# About this task
Exactly reproduce the data from its first line through the line with "Figure 2. Multistep", leaving out every line after it.

Start of Raw data

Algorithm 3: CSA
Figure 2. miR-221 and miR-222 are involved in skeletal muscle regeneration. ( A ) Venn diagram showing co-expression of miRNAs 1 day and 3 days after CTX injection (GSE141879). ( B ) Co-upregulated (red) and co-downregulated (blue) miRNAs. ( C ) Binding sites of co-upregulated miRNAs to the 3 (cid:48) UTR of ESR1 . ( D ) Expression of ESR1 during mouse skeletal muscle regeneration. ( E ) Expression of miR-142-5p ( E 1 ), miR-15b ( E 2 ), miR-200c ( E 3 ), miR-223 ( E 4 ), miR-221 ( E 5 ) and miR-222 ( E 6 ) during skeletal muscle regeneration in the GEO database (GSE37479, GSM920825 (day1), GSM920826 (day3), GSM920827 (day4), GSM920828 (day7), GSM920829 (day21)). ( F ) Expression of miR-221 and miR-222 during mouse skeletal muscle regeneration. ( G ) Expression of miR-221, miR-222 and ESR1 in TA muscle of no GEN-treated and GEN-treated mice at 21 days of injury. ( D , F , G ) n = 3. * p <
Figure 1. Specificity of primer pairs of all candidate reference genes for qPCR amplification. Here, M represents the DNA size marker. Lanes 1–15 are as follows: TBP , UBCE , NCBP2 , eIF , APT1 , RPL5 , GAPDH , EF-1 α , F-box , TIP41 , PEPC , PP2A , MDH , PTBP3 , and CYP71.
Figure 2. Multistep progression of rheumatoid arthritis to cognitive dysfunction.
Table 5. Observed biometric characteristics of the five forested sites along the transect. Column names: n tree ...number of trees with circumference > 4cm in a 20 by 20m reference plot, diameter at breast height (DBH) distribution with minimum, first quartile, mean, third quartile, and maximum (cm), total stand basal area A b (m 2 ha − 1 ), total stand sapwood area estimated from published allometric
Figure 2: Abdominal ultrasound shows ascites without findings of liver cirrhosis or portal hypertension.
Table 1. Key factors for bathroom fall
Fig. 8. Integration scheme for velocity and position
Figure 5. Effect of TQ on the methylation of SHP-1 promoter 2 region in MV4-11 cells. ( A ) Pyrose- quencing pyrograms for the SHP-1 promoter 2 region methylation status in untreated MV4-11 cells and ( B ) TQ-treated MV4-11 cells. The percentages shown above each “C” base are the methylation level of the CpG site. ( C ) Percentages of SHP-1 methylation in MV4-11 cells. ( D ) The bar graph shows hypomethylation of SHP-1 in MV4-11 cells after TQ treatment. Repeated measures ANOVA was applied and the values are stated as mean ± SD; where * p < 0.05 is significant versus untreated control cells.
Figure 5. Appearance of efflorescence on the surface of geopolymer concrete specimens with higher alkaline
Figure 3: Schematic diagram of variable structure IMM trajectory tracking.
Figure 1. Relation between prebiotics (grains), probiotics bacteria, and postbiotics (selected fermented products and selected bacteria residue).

End of Raw data

# Solution to this exercise
Algorithm 3: CSA
Figure 2. miR-221 and miR-222 are involved in skeletal muscle regeneration. ( A ) Venn diagram showing co-expression of miRNAs 1 day and 3 days after CTX injection (GSE141879). ( B ) Co-upregulated (red) and co-downregulated (blue) miRNAs. ( C ) Binding sites of co-upregulated miRNAs to the 3 (cid:48) UTR of ESR1 . ( D ) Expression of ESR1 during mouse skeletal muscle regeneration. ( E ) Expression of miR-142-5p ( E 1 ), miR-15b ( E 2 ), miR-200c ( E 3 ), miR-223 ( E 4 ), miR-221 ( E 5 ) and miR-222 ( E 6 ) during skeletal muscle regeneration in the GEO database (GSE37479, GSM920825 (day1), GSM920826 (day3), GSM920827 (day4), GSM920828 (day7), GSM920829 (day21)). ( F ) Expression of miR-221 and miR-222 during mouse skeletal muscle regeneration. ( G ) Expression of miR-221, miR-222 and ESR1 in TA muscle of no GEN-treated and GEN-treated mice at 21 days of injury. ( D , F , G ) n = 3. * p <
Figure 1. Specificity of primer pairs of all candidate reference genes for qPCR amplification. Here, M represents the DNA size marker. Lanes 1–15 are as follows: TBP , UBCE , NCBP2 , eIF , APT1 , RPL5 , GAPDH , EF-1 α , F-box , TIP41 , PEPC , PP2A , MDH , PTBP3 , and CYP71.
Figure 2. Multistep progression of rheumatoid arthritis to cognitive dysfunction.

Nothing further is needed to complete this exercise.